The procedural landscape in New York also includes important timing requirements that can affect your case. Most civil actions are subject to statutes of limitations ranging from one year (for intentional torts and claims against municipalities) to six years (for contract actions). Personal injury cases generally have a three-year deadline under CPLR 214(5), while medical malpractice claims must be filed within two and a half years under CPLR 214-a. No-fault insurance claims have their own regulatory deadlines, including 30-day filing requirements for applications and 45-day deadlines for provider claims. Understanding and complying with these deadlines is critical — missing a filing deadline can permanently bar your claim, regardless of how strong your case may be on the merits.

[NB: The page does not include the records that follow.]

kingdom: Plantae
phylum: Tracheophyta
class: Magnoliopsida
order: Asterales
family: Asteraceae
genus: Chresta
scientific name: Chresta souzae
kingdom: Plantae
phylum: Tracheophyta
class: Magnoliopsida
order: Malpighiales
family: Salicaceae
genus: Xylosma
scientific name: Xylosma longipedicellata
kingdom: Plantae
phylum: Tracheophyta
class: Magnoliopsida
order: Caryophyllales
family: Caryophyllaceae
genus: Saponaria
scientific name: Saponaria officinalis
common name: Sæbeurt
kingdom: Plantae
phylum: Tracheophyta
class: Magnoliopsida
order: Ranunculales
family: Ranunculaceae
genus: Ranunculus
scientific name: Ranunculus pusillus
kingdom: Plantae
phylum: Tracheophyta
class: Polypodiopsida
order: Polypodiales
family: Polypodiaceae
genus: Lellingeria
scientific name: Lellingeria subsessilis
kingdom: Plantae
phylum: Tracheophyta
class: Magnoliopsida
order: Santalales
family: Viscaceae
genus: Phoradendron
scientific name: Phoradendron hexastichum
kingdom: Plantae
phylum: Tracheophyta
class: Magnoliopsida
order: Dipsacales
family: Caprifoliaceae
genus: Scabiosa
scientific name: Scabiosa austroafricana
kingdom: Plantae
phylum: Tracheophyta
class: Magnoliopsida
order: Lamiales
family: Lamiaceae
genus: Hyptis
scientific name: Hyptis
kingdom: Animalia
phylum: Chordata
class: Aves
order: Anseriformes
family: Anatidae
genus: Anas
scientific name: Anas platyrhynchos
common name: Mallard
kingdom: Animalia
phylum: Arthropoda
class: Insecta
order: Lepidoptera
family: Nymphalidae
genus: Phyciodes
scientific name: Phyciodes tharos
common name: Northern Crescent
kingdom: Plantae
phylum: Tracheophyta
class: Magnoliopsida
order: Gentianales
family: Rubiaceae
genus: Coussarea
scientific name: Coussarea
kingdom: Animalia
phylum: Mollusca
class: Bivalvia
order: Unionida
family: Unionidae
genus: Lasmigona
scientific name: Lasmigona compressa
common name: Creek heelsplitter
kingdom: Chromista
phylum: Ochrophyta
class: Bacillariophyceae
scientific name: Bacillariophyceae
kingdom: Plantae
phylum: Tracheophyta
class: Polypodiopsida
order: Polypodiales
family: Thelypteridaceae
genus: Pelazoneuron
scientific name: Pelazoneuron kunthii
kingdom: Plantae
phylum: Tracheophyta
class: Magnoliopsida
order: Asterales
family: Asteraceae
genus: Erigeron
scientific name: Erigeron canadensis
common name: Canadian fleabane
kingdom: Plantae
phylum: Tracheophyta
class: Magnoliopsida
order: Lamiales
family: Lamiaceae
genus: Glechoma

Attorney Jason Tenenbaum regularly practices in all of these venues. His office at 326 Walt Whitman Road, Suite C, Huntington Station, NY 11746, is centrally located on Long Island, providing convenient access to courts and offices throughout Nassau County, Suffolk County, and New York City. Whether you need representation in a no-fault arbitration, a personal injury trial, an employment discrimination hearing, or an appeal to the Appellate Division, the Law Office of Jason Tenenbaum, P.C. brings $24+ years of real courtroom experience to your case. If you have questions about the legal issues discussed in this article, call (516) 750-0595 for a free, no-obligation consultation.

New York's substantive law also presents distinct challenges. In motor vehicle cases, the no-fault system under Insurance Law Article 51 provides first-party benefits regardless of fault, but limits the right to sue for non-economic damages unless the plaintiff establishes a "serious injury" under one of nine statutory categories. This threshold — codified at Insurance Law Section 5102(d) — requires medical evidence showing more than a minor or subjective injury, and courts have developed detailed standards for each category. Fractures must be documented through imaging studies. Claims of permanent consequential limitation or significant limitation of use require quantified range-of-motion testing with comparison to norms. The 90/180-day category demands proof that the plaintiff was unable to perform substantially all of their usual daily activities for at least 90 of the 180 days following the accident.

In employment discrimination cases, the legal standards vary depending on whether the claim arises under state or local law. The New York State Human Rights Law employs a burden-shifting framework: the plaintiff must first establish a prima facie case by showing membership in a protected class, qualification for the position, an adverse employment action, and circumstances giving rise to an inference of discrimination. The burden then shifts to the employer to articulate a legitimate, non-discriminatory reason for its decision. If the employer meets this burden, the plaintiff must demonstrate that the stated reason is pretextual. The New York City Human Rights Law, by contrast, applies a broader standard, asking whether the plaintiff was treated less well than other employees because of a protected characteristic.